Reply To: Remastered edition


I see what you mean TigerQuoll. It’s certainly not without its detractors. When I first saw screenshots of the remaster, I too thought they had perhaps used some kind of upscaling filter like xbrz.

However, on closer inspection once it was released, it became fairly obvious that they actually did touch up on the visuals in significant ways and redraw details on characters and backgrounds, perhaps they even rescanned the originals?
I think it’s a testament to DOTT’s visual composition that it still looks so fantastic after all those years that we’re even having this debate!

I can’t recall where I first heard of it, it might have been in an interview or perhaps the audio commentary of the remastered version, but Monkey Island 2 moved away from the original’s pixel drawn backgrounds and instead used hand-drawn backgrounds from Peter Chan that were scanned in the game. Unfortunately, back in 1991, the technology wasn’t really there and while I love the look of Monkey Island 2, it is fair to say that the artist, Peter Chan, felt like his artwork got mangled in the process.
For the next game, he went ahead and studied the issue and decided to draw things in a way that would look much better on the 320×200 resolutions and 256 VGA colors of the day.

I think the wheel interface is fine. As much as I love the verb interface due to nostalgia, I think usability suffers a bit, although I almost always use keyboard shortcuts for the verbs these days.

DOTT Remastered has a few tricks up its sleeve though:

– First off, the audio commentary is superb and I recommend it to anyone that has a love for this game and other Lucasarts adventure games from that era, it is a curtain into how they went about developing it back then. Also, it can be pretty hilarious!

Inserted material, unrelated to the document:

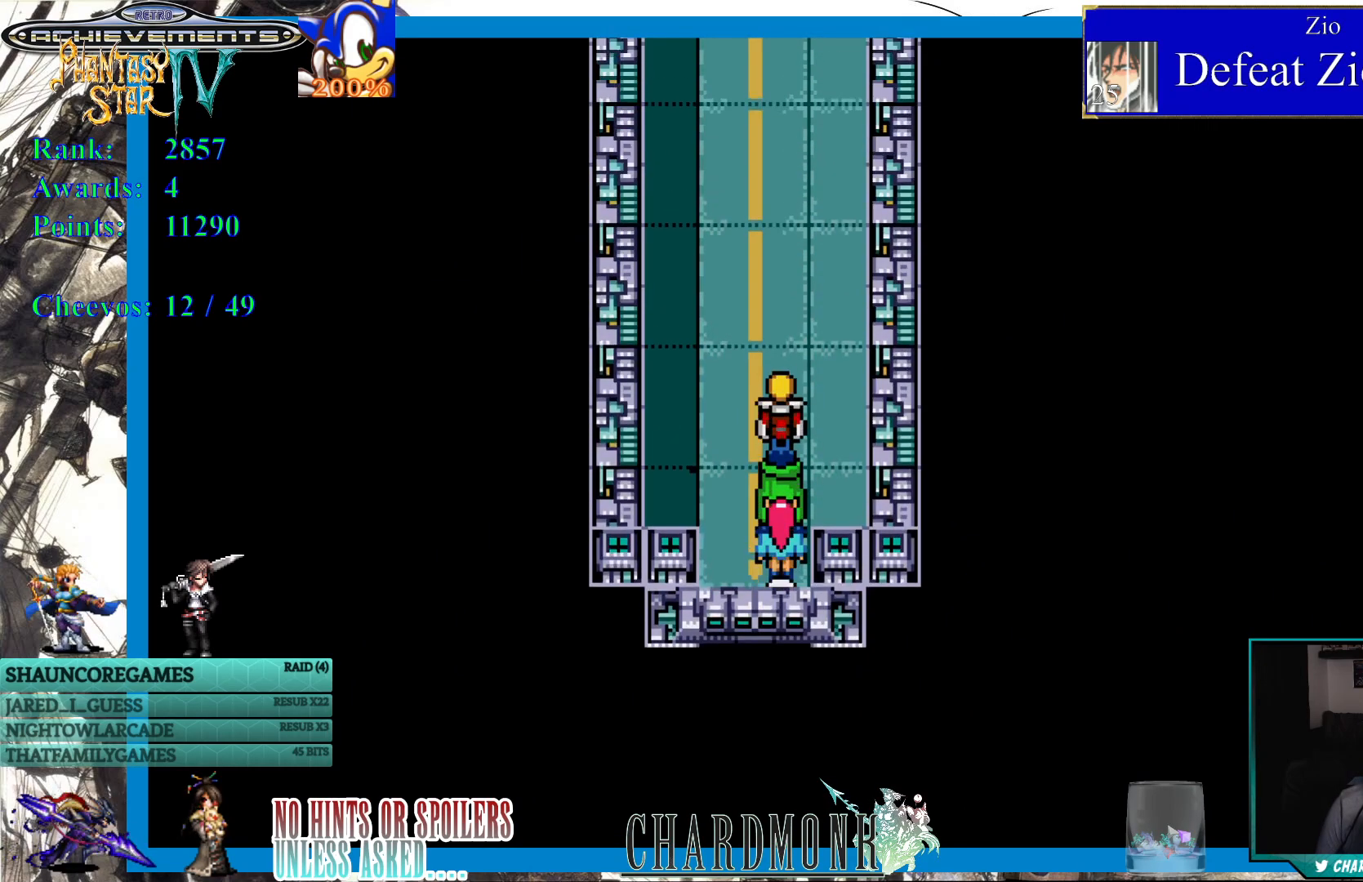
{"buttons": ["DPAD_UP"], "left_stick": "center", "right_stick": "center", "events": []}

– Not certain on the music as I haven’t played it since release, but the voices are of higher quality than was possible on the old CD release. In the process however, they replaced pretty much every sound effect which really annoys me as they were iconic and came from sound effect libraries that have been used worldwide for decades (aren’t they royalty free by now?).

– The subtle hint system which definitely helps without having to resort to a walkthrough.

– The fact that you can, as you said, mix and match with original and remastered elements, something that was missing from their Grim Fandango remaster.

Overall, I think it is a more than decent effort. Double Fine really pulled it off with the Full Throttle Remaster however, that truly was a labor of love and it shows, one of the finest remasters I’ve ever seen.